### Task goal:
In this exercise, retype exactly the lines from the start of the entries through the line bearing "Ultimo aggiornamento", leaving every picture out.

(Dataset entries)
* * * * *
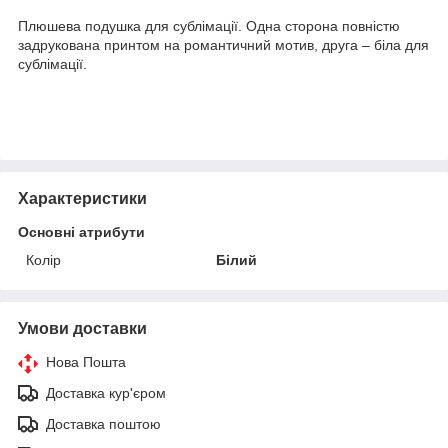
Плюшева подушка для сублімації. Одна сторона повністю
задрукована принтом на романтичний мотив, друга – біла для
сублімації.
Характеристики
Основні атрибути
Колір
Білий
Умови доставки
Нова Пошта
Доставка кур'єром
Доставка поштою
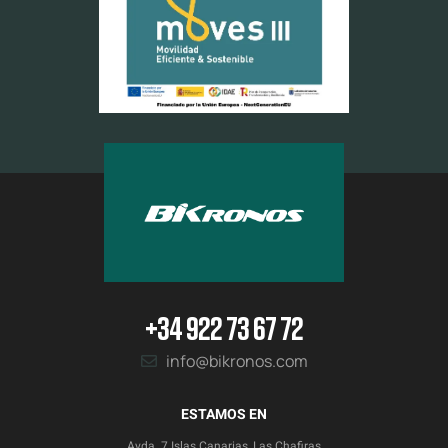
+34 922 73 67 72
info@bikronos.com
ESTAMOS EN
Avda. 7 Islas Canarias, Las Chafiras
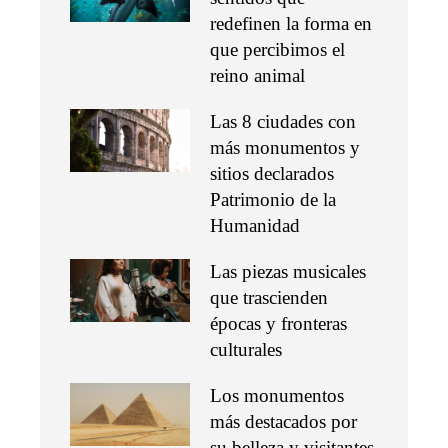
redefinen la forma en
que percibimos el
reino animal
Las 8 ciudades con
más monumentos y
sitios declarados
Patrimonio de la
Humanidad
Las piezas musicales
que trascienden
épocas y fronteras
culturales
Los monumentos
más destacados por
su belleza y visitantes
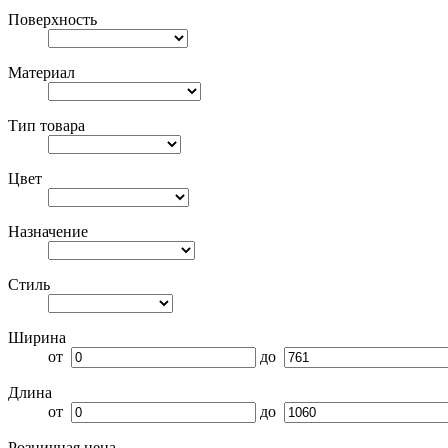
Поверхность
Материал
Тип товара
Цвет
Назначение
Стиль
Ширина
от
до
Длина
от
до
Розничная цена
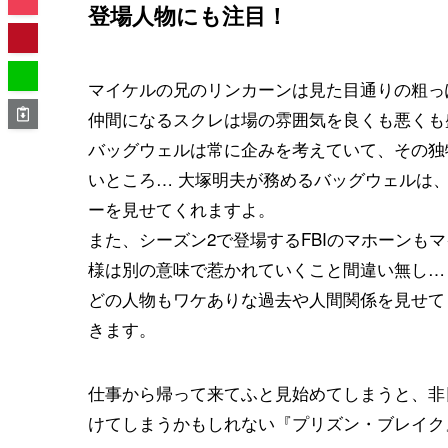
登場人物にも注目！
マイケルの兄のリンカーンは見た目通りの粗っ
仲間になるスクレは場の雰囲気を良くも悪くも
バッグウェルは常に企みを考えていて、その独
いところ… 大塚明夫が務めるバッグウェルは
ーを見せてくれますよ。
また、シーズン2で登場するFBIのマホーンも
様は別の意味で惹かれていくこと間違い無し…
どの人物もワケありな過去や人間関係を見せて
きます。
仕事から帰って来てふと見始めてしまうと、非
けてしまうかもしれない『プリズン・ブレイク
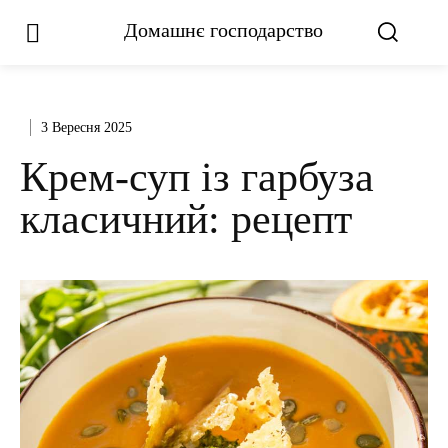
Домашнє господарство
3 Вересня 2025
Крем-суп із гарбуза
класичний: рецепт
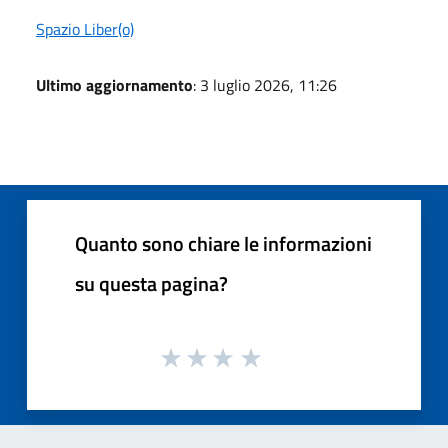
Spazio Liber(o)
Ultimo aggiornamento
: 3 luglio 2026, 11:26
Quanto sono chiare le informazioni
su questa pagina?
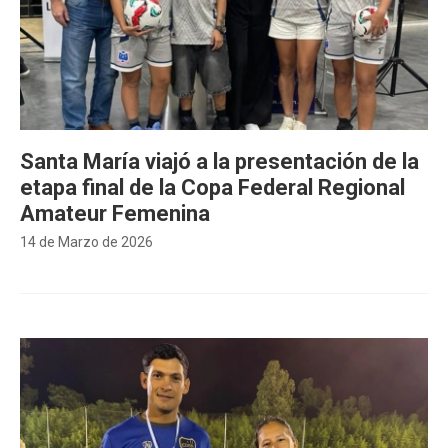
Santa María viajó a la presentación de la
etapa final de la Copa Federal Regional
Amateur Femenina
14 de Marzo de 2026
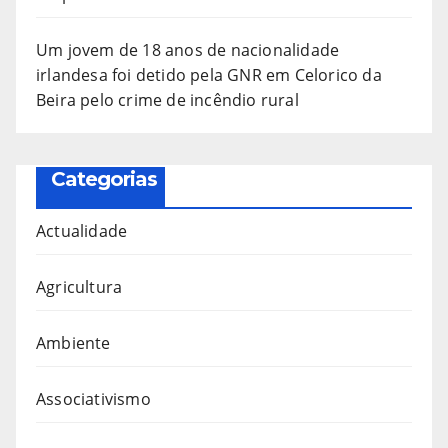
Um jovem de 18 anos de nacionalidade
irlandesa foi detido pela GNR em Celorico da
Beira pelo crime de incêndio rural
Categorias
Actualidade
Agricultura
Ambiente
Associativismo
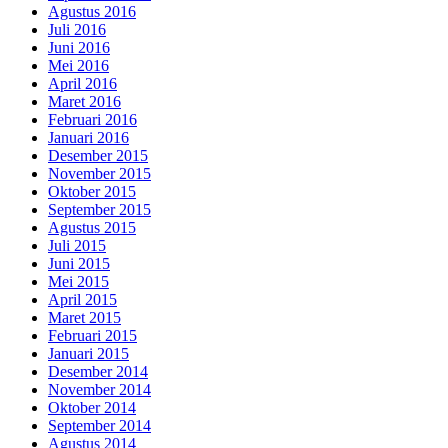
Agustus 2016
Juli 2016
Juni 2016
Mei 2016
April 2016
Maret 2016
Februari 2016
Januari 2016
Desember 2015
November 2015
Oktober 2015
September 2015
Agustus 2015
Juli 2015
Juni 2015
Mei 2015
April 2015
Maret 2015
Februari 2015
Januari 2015
Desember 2014
November 2014
Oktober 2014
September 2014
Agustus 2014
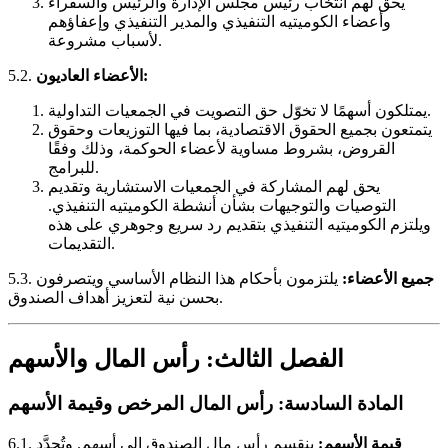
يحق لهم انتخاب رئيس مجلس الإدارة والرئيس والسفراء
وأعضاء الكوميتيه التنفيذي والمدير التنفيذي وإعفاؤهم
لأسباب مشروعة.
الأعضاء العاديون:
5.2.
يمتلكون أسهمًا لا تخوّل حق التصويت في الجمعيات التداولية.
يتمتعون بجميع الحقوق الاقتصادية، بما فيها التوزيعات وحقوق
القروض، بشروط مساوية لأعضاء الحوكمة، وذلك وفقًا
للبرامج.
يحق لهم المشاركة في الجمعيات الاستشارية وتقديم
التوصيات والتوجيهات بشأن أنشطة الكوميتيه التنفيذي.
ويلتزم الكوميتيه التنفيذي بتقديم رد سريع وجوهري على هذه
التقديمات.
جميع الأعضاء:
يلتزمون بأحكام هذا النظام الأساسي ويتصرفون
5.3.
بحسن نية لتعزيز أهداف الصندوق.
الفصل الثالث: رأس المال والأسهم
المادة السادسة: رأس المال المرخص وقيمة الأسهم
قيمة الأسهم:
ينقسم رأس مال الصندوق إلى أسهم. وتُحدَّد
6.1.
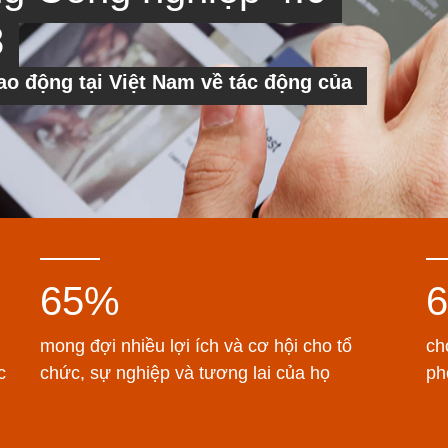
8
ao động tại Việt Nam về tác động của
65%
mong đợi nhiều lợi ích và cơ hội cho tổ
ch
c
chức, sự nghiệp và tương lai của họ
ph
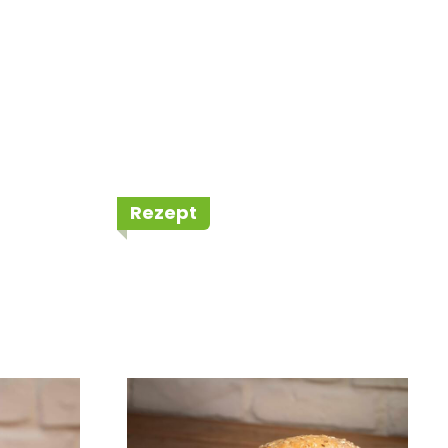
Rezept
Style
Veganer Garden
Burger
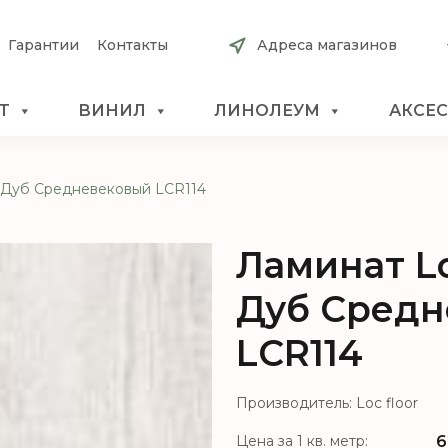
Гарантии
Контакты
Адреса магазинов
Т
ВИНИЛ
ЛИНОЛЕУМ
АКСЕ
s Дуб Средневековый LCR114
Ламинат Lo
Дуб Средн
LCR114
Производитель: Loc floor
6
Цена за 1 кв. метр:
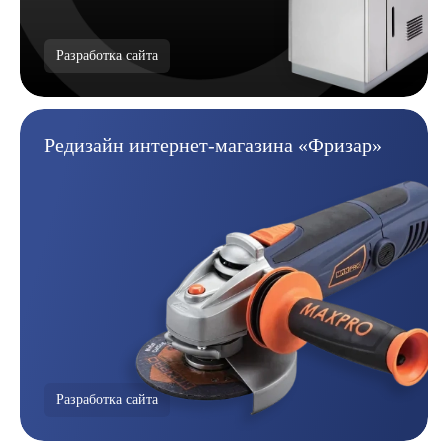
Разработка сайта
Редизайн интернет-магазина
«Фризар»
Разработка сайта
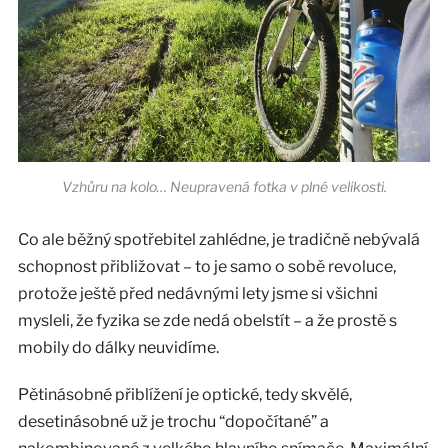
Vzhůru na kolo… Neupravená fotka v plné velikosti.
Co ale běžný spotřebitel zahlédne, je tradičně nebývalá
schopnost přibližovat – to je samo o sobě revoluce,
protože ještě před nedávnými lety jsme si všichni
mysleli, že fyzika se zde nedá obelstít – a že prostě s
mobily do dálky neuvidíme.
Pětinásobné přiblížení je optické, tedy skvělé,
desetinásobné už je trochu “dopočítané” a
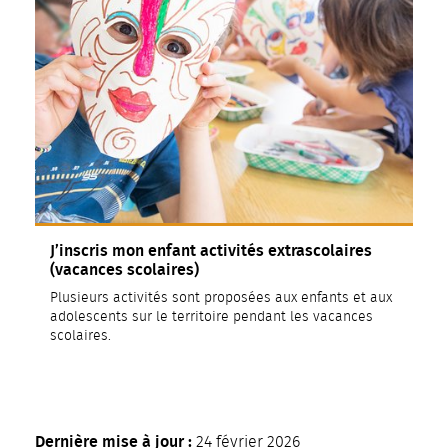
J’inscris mon enfant activités extrascolaires
(vacances scolaires)
Plusieurs activités sont proposées aux enfants et aux
adolescents sur le territoire pendant les vacances
scolaires.
Dernière mise à jour :
24 février 2026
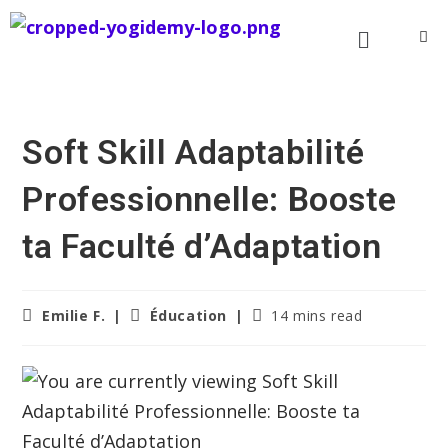
Soft Skill Adaptabilité
Professionnelle: Booste
ta Faculté d’Adaptation
Emilie F.
Éducation
14 mins read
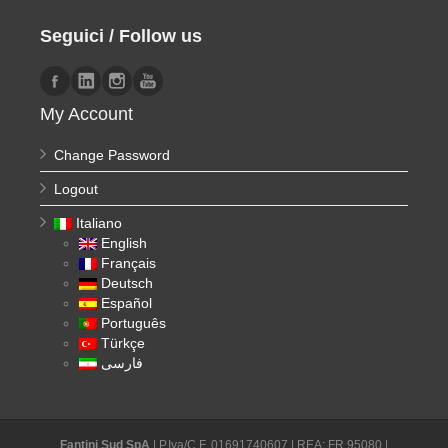
Seguici / Follow us
My Account
Change Password
Logout
Italiano
English
Français
Deutsch
Español
Português
Türkçe
فارسی
Fantini Sud SpA
| P.Iva/C.F. 01691740607 | REA: FR 95080 |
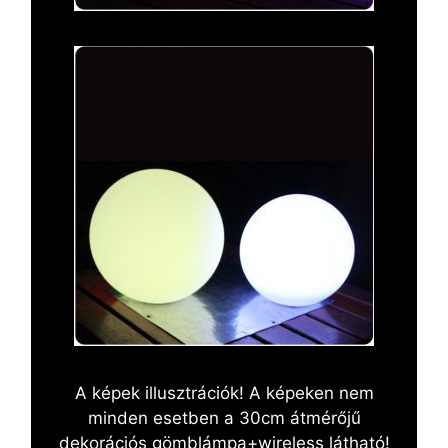
A képek illusztrációk! A képeken nem
minden esetben a 30cm átmérőjű
dekorációs gömblámpa+wireless látható!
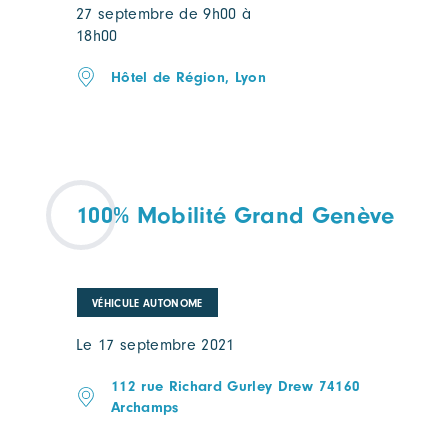
27 septembre de 9h00 à
18h00
Hôtel de Région, Lyon
100% Mobilité Grand Genève
VÉHICULE AUTONOME
Le 17 septembre 2021
112 rue Richard Gurley Drew 74160
Archamps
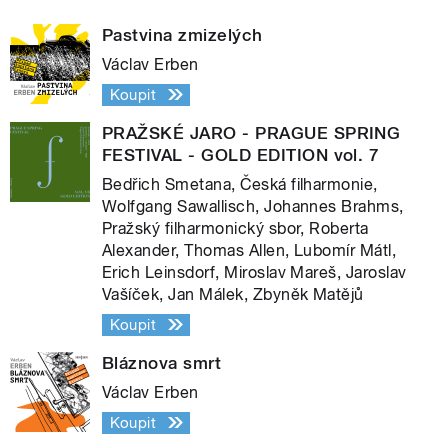
Pastvina zmizelých
Václav Erben
Koupit
PRAŽSKÉ JARO - PRAGUE SPRING
FESTIVAL - GOLD EDITION vol. 7
Bedřich Smetana, Česká filharmonie,
Wolfgang Sawallisch, Johannes Brahms,
Pražský filharmonický sbor, Roberta
Alexander, Thomas Allen, Lubomír Mátl,
Erich Leinsdorf, Miroslav Mareš, Jaroslav
Vašíček, Jan Málek, Zbyněk Matějů
Koupit
Bláznova smrt
Václav Erben
Koupit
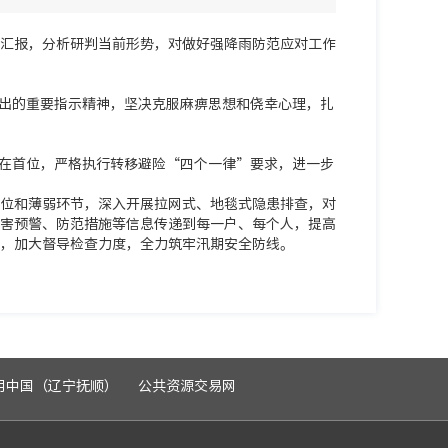
汇报，分析研判当前形势，对做好强降雨防范应对工作
出的重要指示精神，坚决克服麻痹思想和侥幸心理，扎
在首位，严格执行转移避险“四个一律”要求，进一步
位和薄弱环节，深入开展拉网式、地毯式隐患排查，对
害预警、防范措施等信息传递到每一户、每个人，提高
，加大督导检查力度，全力筑牢汛期安全防线。
用中国（辽宁抚顺）
公共资源交易网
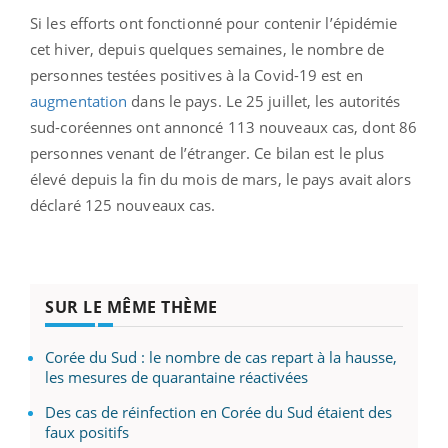
Si les efforts ont fonctionné pour contenir l’épidémie
cet hiver, depuis quelques semaines, le nombre de
personnes testées positives à la Covid-19 est en
augmentation
dans le pays. Le 25 juillet, les autorités
sud-coréennes ont annoncé 113 nouveaux cas, dont 86
personnes venant de l’étranger. Ce bilan est le plus
élevé depuis la fin du mois de mars, le pays avait alors
déclaré 125 nouveaux cas.
SUR LE MÊME THÈME
Corée du Sud : le nombre de cas repart à la hausse,
les mesures de quarantaine réactivées
Des cas de réinfection en Corée du Sud étaient des
faux positifs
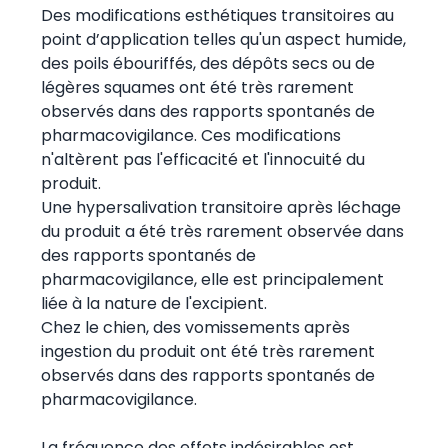
Des modifications esthétiques transitoires au
point d’application telles qu'un aspect humide,
des poils ébouriffés, des dépôts secs ou de
légères squames ont été très rarement
observés dans des rapports spontanés de
pharmacovigilance. Ces modifications
n'altèrent pas l'efficacité et l'innocuité du
produit.
Une hypersalivation transitoire après léchage
du produit a été très rarement observée dans
des rapports spontanés de
pharmacovigilance, elle est principalement
liée à la nature de l'excipient.
Chez le chien, des vomissements après
ingestion du produit ont été très rarement
observés dans des rapports spontanés de
pharmacovigilance.
La fréquence des effets indésirables est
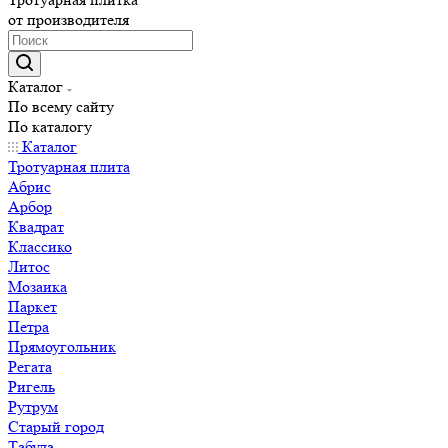
от производителя
Каталог
По всему сайту
По каталогу
Каталог
Тротуарная плита
Абрис
Арбор
Квадрат
Классико
Литос
Мозаика
Паркет
Петра
Прямоугольник
Регата
Ригель
Рутрум
Старый город
Табула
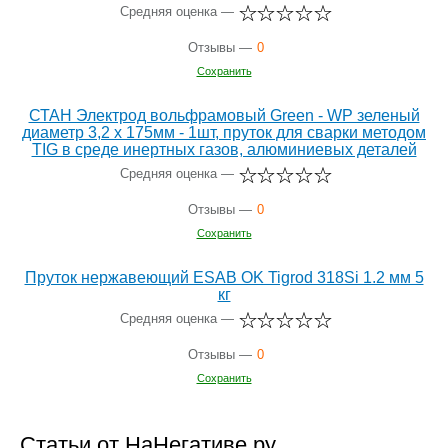
Средняя оценка —
Отзывы —
0
Сохранить
СТАН Электрод вольфрамовый Green - WP зеленый
диаметр 3,2 х 175мм - 1шт, пруток для сварки методом
TIG в среде инертных газов, алюминиевых деталей
Средняя оценка —
Отзывы —
0
Сохранить
Пруток нержавеющий ESAB OK Tigrod 318Si 1.2 мм 5
кг
Средняя оценка —
Отзывы —
0
Сохранить
Статьи от НаНегативе.ру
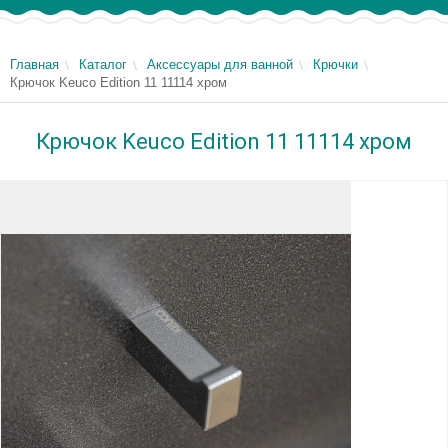
Главная
Каталог
Аксессуары для ванной
Крючки
Крючок Keuco Edition 11 11114 хром
Крючок Keuco Edition 11 11114 хром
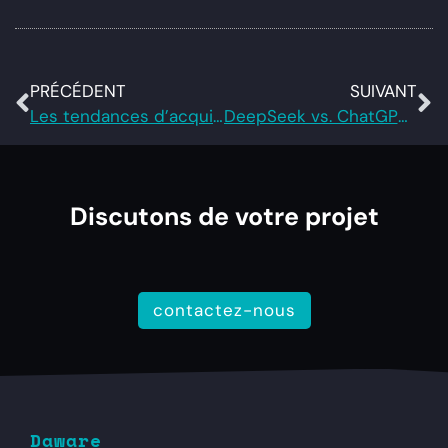
PRÉCÉDENT
SUIVANT
Les tendances d’acquisition digitale à ne pas manquer en 2026
DeepSeek vs. ChatGPT : Le Duel des Titans de l’IA
Discutons de votre projet
contactez-nous
Daware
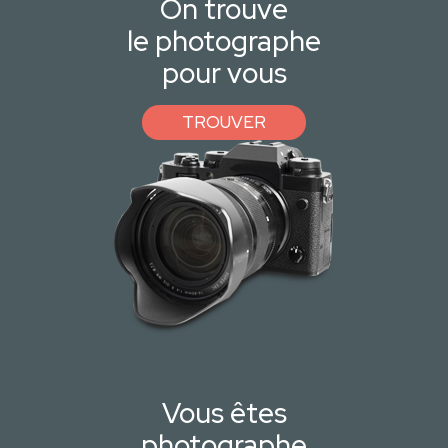
On trouve
le photographe
pour vous
TROUVER
Vous êtes
photographe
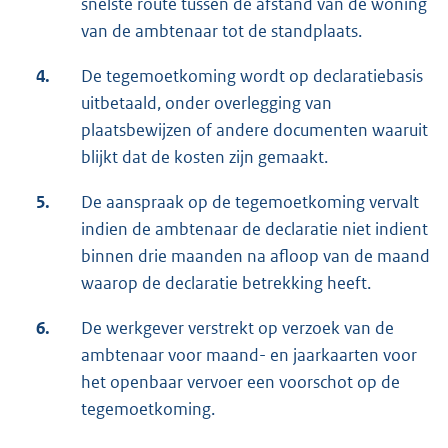
snelste route tussen de afstand van de woning
van de ambtenaar tot de standplaats.
4.
De tegemoetkoming wordt op declaratiebasis
uitbetaald, onder overlegging van
plaatsbewijzen of andere documenten waaruit
blijkt dat de kosten zijn gemaakt.
5.
De aanspraak op de tegemoetkoming vervalt
indien de ambtenaar de declaratie niet indient
binnen drie maanden na afloop van de maand
waarop de declaratie betrekking heeft.
6.
De werkgever verstrekt op verzoek van de
ambtenaar voor maand- en jaarkaarten voor
het openbaar vervoer een voorschot op de
tegemoetkoming.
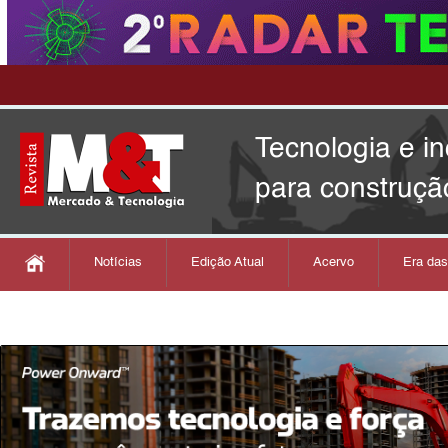
Tecnologia e i
para construçã
Notícias
Edição Atual
Acervo
Era da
* * * * *
### Expected output:
Плюшева подушка для сублімації. Одна сторона повністю
задрукована принтом на романтичний мотив, друга – біла для
сублімації.
Характеристики
Основні атрибути
Колір
Білий
Умови доставки
Нова Пошта
Доставка кур'єром
Доставка поштою
+34 922 73 67 72
info@bikronos.com
ESTAMOS EN
Avda. 7 Islas Canarias, Las Chafiras
redefinen la forma en
que percibimos el
reino animal
Las 8 ciudades con
más monumentos y
sitios declarados
Patrimonio de la
Humanidad
Las piezas musicales
que trascienden
épocas y fronteras
culturales
Los monumentos
más destacados por
su belleza y visitantes
Поверхность
Материал
Тип товара
Цвет
Назначение
Стиль
Ширина
от
до
Длина
от
до
Розничная цена
登場人物にも注目！
マイケルの兄のリンカーンは見た目通りの粗っ
仲間になるスクレは場の雰囲気を良くも悪くも
バッグウェルは常に企みを考えていて、その独
いところ… 大塚明夫が務めるバッグウェルは
ーを見せてくれますよ。
また、シーズン2で登場するFBIのマホーンも
様は別の意味で惹かれていくこと間違い無し…
どの人物もワケありな過去や人間関係を見せて
きます。
仕事から帰って来てふと見始めてしまうと、非
けてしまうかもしれない『プリズン・ブレイク
Домашнє господарство
3 Вересня 2025
Крем-суп із гарбуза
класичний: рецепт
Spazio Liber(o)
Ultimo aggiornamento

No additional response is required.